Monday, November 19, 2012

Interest in reading

i'm not sure if reading is a remedy for me now. But when i think about reading..the thought of reading is not storybook. It is things that interest me ..is more of culture and christian to do God's will. An example from a aunty in christ in church...she told me that if God made the horse, the horse should not work else thing but instead work what the horse if willed in. So it is important to find out whats God's will for my life right now. I'm dillusion for many years. i do not know what are my talents/ gifts. What i'm really really good at. Pray for me..to be able to find myself in this period of uncertainty. Uncontentment is getting hold of me. I need to get out of disscontentment asap.

Sunday, November 18, 2012

These are a few of my favourite things.

When I talk about my favourite things. A few came to mind..but it just reminds me so much of my ex. 1) Bible 2) Sunflower 3) Dandelions 4) Swings 5) Photography (that i use to love and i'm always dealing with it) If only I could recall my 1st love towards the bible. As a kid love the bible, I feel that I want to be as teachable. I lament and lament....this few weeks...I couldn't stand my behavior. But a sister in christ told me that, we'll be worst without the Lord. I think I should think it that way. If not in my mind I'm like...why God, why do I need to go through so many things. Those mistakes I made I guess. I really thought he would be a soulmate. I'm speechless..I'm angry, I'm shameful, I'm prideful. When will I feel the joy once again?

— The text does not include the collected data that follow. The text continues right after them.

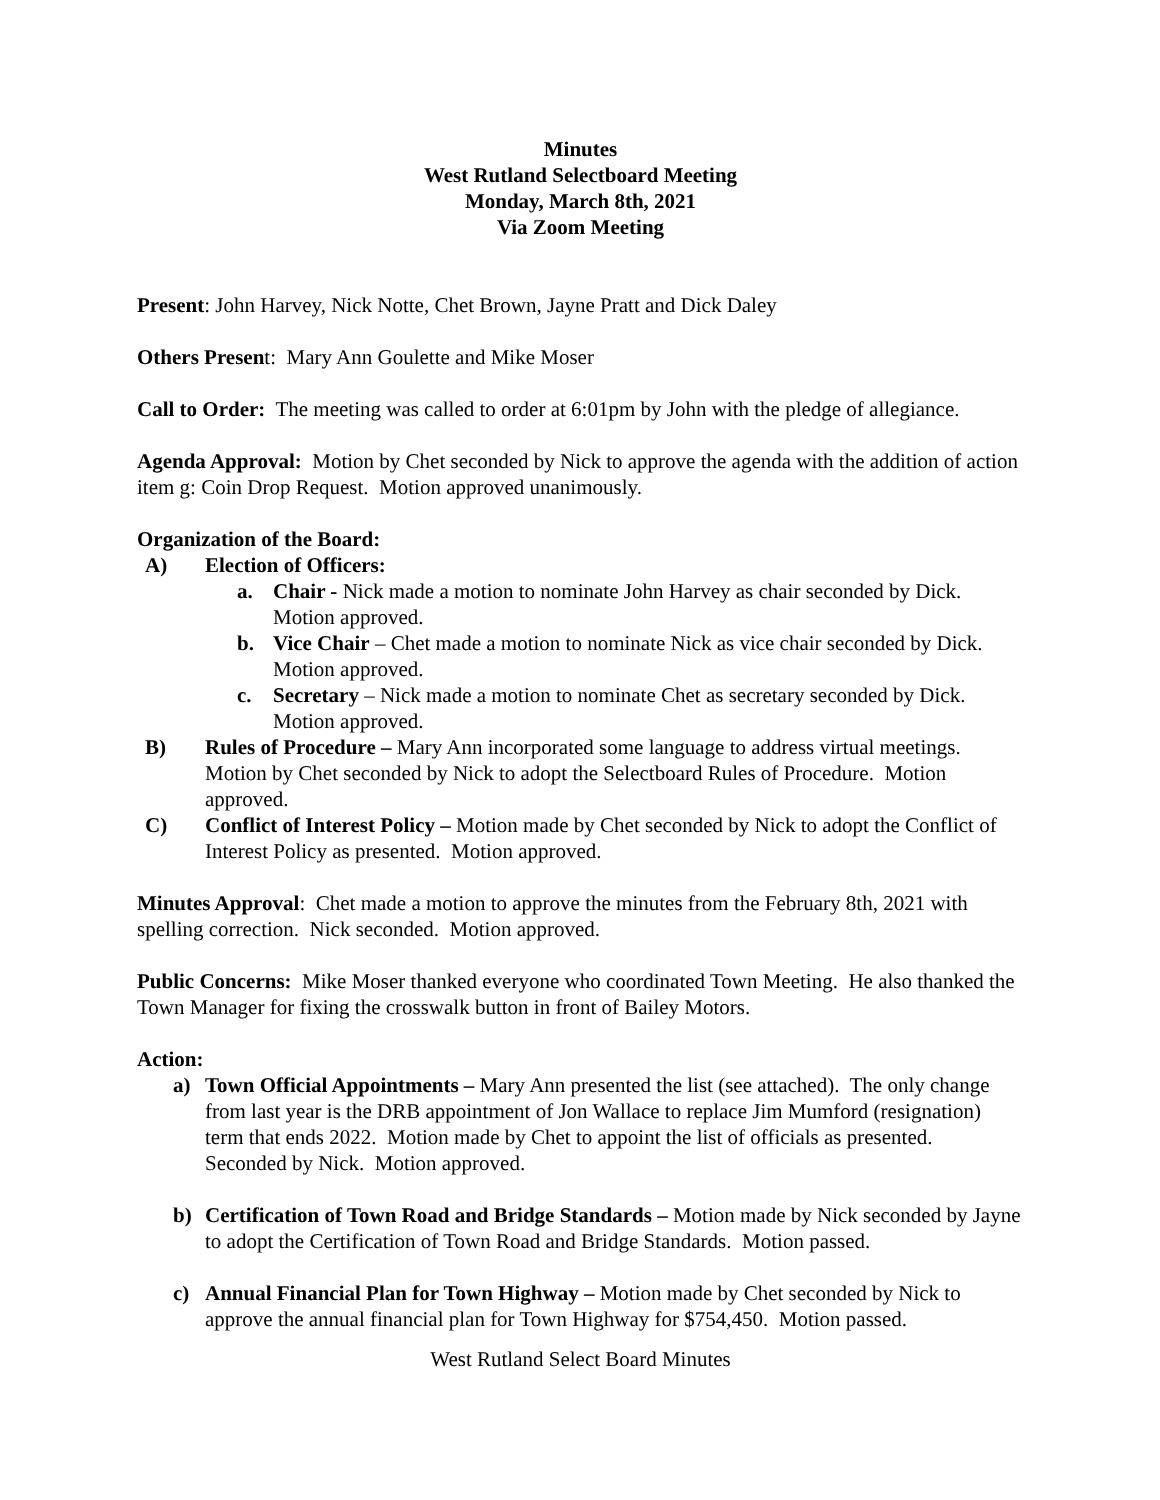Minutes
West Rutland Selectboard Meeting
Monday, March 8th, 2021
Via Zoom Meeting
Present: John Harvey, Nick Notte, Chet Brown, Jayne Pratt and Dick Daley
Others Present: Mary Ann Goulette and Mike Moser
Call to Order: The meeting was called to order at 6:01pm by John with the pledge of allegiance.
Agenda Approval: Motion by Chet seconded by Nick to approve the agenda with the addition of action item g: Coin Drop Request. Motion approved unanimously.
Organization of the Board:
A) Election of Officers:
a. Chair - Nick made a motion to nominate John Harvey as chair seconded by Dick. Motion approved.
b. Vice Chair – Chet made a motion to nominate Nick as vice chair seconded by Dick. Motion approved.
c. Secretary – Nick made a motion to nominate Chet as secretary seconded by Dick. Motion approved.
B) Rules of Procedure – Mary Ann incorporated some language to address virtual meetings. Motion by Chet seconded by Nick to adopt the Selectboard Rules of Procedure. Motion approved.
C) Conflict of Interest Policy – Motion made by Chet seconded by Nick to adopt the Conflict of Interest Policy as presented. Motion approved.
Minutes Approval: Chet made a motion to approve the minutes from the February 8th, 2021 with spelling correction. Nick seconded. Motion approved.
Public Concerns: Mike Moser thanked everyone who coordinated Town Meeting. He also thanked the Town Manager for fixing the crosswalk button in front of Bailey Motors.
Action:
a) Town Official Appointments – Mary Ann presented the list (see attached). The only change from last year is the DRB appointment of Jon Wallace to replace Jim Mumford (resignation) term that ends 2022. Motion made by Chet to appoint the list of officials as presented. Seconded by Nick. Motion approved.
b) Certification of Town Road and Bridge Standards – Motion made by Nick seconded by Jayne to adopt the Certification of Town Road and Bridge Standards. Motion passed.
c) Annual Financial Plan for Town Highway – Motion made by Chet seconded by Nick to approve the annual financial plan for Town Highway for $754,450. Motion passed.
West Rutland Select Board Minutes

A song came into mind today.... Happiness is the Lord and Blessings by Laura Story What if the blessings comes through raindrops, What if the healing comes through tears, What if the thousand sleepless nights what it takes to know you are near what if the greatest disapointment, are the aching of this life is a revealing sense of happiness the world cant satisfy. What if trials of this life, Are your mercies in disguise. The rain, the storm the hardest night. there are many things to lament about...too many things that i just feel very tired. Today I read the scriptures about Choices. Our life is a responses to the choices I have made towards God. My reaction reflects what I believe in Him. I fail you my Father in Heaven, but I also lament, why do i need to wait so long to have answers in life. Is it because I still have many things to learn. Have mercy on this your daughter. Help me to be very transparent here so that my sisters in christ can be able to pray with me. Psalms 121:1-2 I will life up my eyes to the hills- From whence comes my help? My help comes from the Lord, Who made heaven and earth.